Oluş ve dosya içeriğine göre, katılanları tehdit ederek ve silah göstermek suretiyle götürdükleri şantiye alanındaki konteynırda hüriyetinden alıkoyan sanıklar hakkında kurulan mahkumiyet hükümlerinde herhangi bir isabetsizlik bulunmadığı anlaşılmıştır.
Ayrıca dosyada CMK'nın 289. maddesinde sayılan hukuka kesin aykırılık hâllerinin herhangi birinin varlığı da tespit edilememiştir.

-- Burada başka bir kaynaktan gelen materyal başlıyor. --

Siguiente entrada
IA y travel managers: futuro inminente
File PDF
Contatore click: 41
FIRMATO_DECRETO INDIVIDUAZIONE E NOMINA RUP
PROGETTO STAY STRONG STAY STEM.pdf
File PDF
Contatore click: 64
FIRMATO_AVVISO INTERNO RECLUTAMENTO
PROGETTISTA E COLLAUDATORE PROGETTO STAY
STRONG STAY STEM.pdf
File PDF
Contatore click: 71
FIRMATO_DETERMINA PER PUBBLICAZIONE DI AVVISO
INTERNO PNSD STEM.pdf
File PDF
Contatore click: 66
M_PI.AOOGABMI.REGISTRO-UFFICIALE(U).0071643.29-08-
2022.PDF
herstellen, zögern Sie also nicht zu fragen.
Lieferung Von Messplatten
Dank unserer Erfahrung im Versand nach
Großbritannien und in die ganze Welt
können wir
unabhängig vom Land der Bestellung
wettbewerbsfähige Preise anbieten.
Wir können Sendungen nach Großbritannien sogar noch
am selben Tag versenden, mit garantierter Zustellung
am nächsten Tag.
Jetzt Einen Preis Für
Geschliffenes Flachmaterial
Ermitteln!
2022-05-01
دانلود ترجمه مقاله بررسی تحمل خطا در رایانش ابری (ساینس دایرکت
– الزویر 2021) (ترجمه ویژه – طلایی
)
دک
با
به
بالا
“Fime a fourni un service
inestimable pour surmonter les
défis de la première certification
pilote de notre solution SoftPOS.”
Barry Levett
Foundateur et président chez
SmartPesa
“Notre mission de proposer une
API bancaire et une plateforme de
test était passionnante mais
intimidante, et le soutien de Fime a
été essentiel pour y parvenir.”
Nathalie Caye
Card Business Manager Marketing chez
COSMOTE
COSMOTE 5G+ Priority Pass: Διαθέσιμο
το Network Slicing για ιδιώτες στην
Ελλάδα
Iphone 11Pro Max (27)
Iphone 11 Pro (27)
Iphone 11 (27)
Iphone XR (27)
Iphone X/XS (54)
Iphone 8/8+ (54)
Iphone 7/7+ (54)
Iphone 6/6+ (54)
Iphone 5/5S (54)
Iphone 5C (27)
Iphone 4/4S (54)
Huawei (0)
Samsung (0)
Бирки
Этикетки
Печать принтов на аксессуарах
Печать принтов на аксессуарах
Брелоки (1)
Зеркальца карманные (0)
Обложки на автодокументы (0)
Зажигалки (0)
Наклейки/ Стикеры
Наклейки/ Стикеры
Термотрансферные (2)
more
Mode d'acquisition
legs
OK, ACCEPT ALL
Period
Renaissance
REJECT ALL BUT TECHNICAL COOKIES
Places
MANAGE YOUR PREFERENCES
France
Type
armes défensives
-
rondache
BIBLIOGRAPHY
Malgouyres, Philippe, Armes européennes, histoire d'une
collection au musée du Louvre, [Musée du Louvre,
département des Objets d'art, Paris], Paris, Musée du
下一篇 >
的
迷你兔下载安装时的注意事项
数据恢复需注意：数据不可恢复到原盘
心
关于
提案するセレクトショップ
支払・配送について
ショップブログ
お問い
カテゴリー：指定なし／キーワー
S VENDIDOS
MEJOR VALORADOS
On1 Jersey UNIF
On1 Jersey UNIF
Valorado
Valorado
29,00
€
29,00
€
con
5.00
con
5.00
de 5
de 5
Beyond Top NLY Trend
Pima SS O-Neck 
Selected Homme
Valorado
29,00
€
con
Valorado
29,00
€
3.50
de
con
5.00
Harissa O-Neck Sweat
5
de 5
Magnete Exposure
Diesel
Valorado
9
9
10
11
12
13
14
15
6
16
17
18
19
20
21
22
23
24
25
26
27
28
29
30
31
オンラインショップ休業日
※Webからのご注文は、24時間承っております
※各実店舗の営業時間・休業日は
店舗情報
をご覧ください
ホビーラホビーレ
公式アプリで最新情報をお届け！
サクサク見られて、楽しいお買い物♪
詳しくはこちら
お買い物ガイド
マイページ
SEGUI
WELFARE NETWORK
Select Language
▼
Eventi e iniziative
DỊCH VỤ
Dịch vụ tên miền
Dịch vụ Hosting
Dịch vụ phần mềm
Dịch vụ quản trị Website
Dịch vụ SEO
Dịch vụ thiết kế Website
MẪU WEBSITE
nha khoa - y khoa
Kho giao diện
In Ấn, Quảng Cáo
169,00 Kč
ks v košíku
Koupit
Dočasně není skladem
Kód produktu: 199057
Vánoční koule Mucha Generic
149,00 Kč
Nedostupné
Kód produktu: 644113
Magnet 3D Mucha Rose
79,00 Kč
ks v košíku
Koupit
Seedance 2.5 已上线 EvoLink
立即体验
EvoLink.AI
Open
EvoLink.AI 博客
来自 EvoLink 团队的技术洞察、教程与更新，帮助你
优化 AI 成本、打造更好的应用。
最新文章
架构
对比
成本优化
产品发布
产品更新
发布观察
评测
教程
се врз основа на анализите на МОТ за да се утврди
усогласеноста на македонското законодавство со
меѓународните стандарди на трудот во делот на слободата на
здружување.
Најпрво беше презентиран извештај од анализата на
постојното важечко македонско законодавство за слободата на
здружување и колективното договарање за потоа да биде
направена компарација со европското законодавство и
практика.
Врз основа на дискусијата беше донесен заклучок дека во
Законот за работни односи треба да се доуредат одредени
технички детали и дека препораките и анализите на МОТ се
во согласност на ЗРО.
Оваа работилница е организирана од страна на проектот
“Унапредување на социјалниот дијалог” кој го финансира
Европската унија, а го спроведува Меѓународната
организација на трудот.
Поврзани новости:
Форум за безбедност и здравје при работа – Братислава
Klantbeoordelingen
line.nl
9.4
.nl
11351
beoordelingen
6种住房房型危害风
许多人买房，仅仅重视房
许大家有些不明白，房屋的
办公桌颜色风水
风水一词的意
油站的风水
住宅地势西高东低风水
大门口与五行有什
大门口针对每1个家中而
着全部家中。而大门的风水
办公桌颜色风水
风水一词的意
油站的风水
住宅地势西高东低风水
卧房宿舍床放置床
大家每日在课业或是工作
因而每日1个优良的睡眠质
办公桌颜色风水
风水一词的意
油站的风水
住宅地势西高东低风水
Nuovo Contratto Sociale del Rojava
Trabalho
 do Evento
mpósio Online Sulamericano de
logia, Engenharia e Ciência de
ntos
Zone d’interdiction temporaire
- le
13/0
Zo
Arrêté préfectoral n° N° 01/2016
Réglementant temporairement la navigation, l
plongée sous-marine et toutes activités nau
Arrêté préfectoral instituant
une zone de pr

Yapılan yargılamaya, dosya içeriğine göre, sanıklar hakkında kişiyi hürriyetinden yoksun kılma suçundan kurulan hükümde ileri sürülen temyiz sebepleri yönünden bir isabetsizlik bulunmadığı anlaşılmakla, sanık ... müdafii, sanıklar ..., ..., ... müdafii ve katılanlar vekilinin 5271 sayılı CMK'nın 302/1. maddesi uyarınca, TEMYİZ İSTEMLERİNİN ESASTAN REDDİ ile tebliğnameye aykırı olarak HÜKÜMLERİN ONANMASINA,
2-)Sanıklar hakkında nitelikli yağma suçundan verilen beraat hükümlerine karşı yapılan istinaf başvurularının düzeltilerek esastan reddi kararına yönelik yapılan incelemede:
5271 sayılı CMK'nın 288. maddesinin ''Temyiz, ancak hükmün hukuka aykırı olması nedenine dayanır. Bir hukuk kuralının uygulanmaması veya yanlış uygulanması hukuka aykırılıktır.'', aynı Kanunun 294. maddesinin ''Temyiz eden, hükmün neden dolayı bozulmasını istediğini temyiz başvurusunda göstermek zorundadır. Temyiz sebebi ancak hükmün hukuki yönüne ilişkin olabilir.'' ve aynı Kanunun 301. maddesinin "Yargıtay, yalnız temyiz başvurusunda belirtilen hususlar ile temyiz istemi usule ilişkin noksanlardan kaynaklanmışsa, temyiz başvurusunda bunu belirten olaylar hakkında incelemeler yapar.'' şeklinde düzenlendiği de gözetilerek, katılanlar vekili temyiz dilekçesinde özetle; yağma suçundan verilen beraat kararının hukuka aykırı olduğunu, sanıkların yağma suçundan mahkumiyetlerine karar verilmesi gerektiğini ileri sürmüş, anılan temyiz dilekçesinde belirtilen sebeplere yönelik yapılan incelemede;
Suç tarihinde katılanlara ait aracı gören sanıkların takip edip önlerini kestikleri, sonrasında cebir, tehdit uygulamak ve silah göstermek suretiyle aracın anahtarını alıp katılanları da araçtan indirip, kendi araçlarına bindirdikleri, Mudanya’daki sanık ...’in sahibi olduğu şirketin şantiye alanına doğru seyir halindeyken katılanların cep telefonlarını da aldıkları, akabinde vardıkları şantiye alanında bulunan konteynır içinde katılanlara zorla, tehdit ederek senet imzalattıklarının dosyada mevcut olay araştırma tutanağı, PTS kayıtları, 26.05.2015 tarihli tutak, HTS kayıtları, katılan ...’in suç tarihinde alınan adli muayene raporu, katılanların ve tanıkların beyanları ile sabit olduğunun anlaşılması karşısında sanıklar hakkında nitelikli yağma suçundan eylemlerine uyan 149/1-a, c bentleri uyarınca cezalandırılmaları yerine yazılı şekilde delillerin takdirinde hataya düşülerek beraatlerine karar verilmesi,
Bozmayı gerektirmiş, katılanlar vekilinin temyiz istemleri bu itibarla yerinde görülmüş olduğundan, hükümlerin açıklanan nedenle tebliğnameye uygun olarak BOZULMASINA, 5271 sayılı CMK'nın 304/2. maddesi uyarınca yeniden incelenmek ve hüküm verilmek üzere dosyanın ... 7. Ağır Ceza Mahkemesine, kararın bir örneğinin de ... Bölge Adliye Mahkemesi 14. Ceza Dairesine gönderilmesine, 08/06/2022 tarihinde oy birliği ile karar verildi.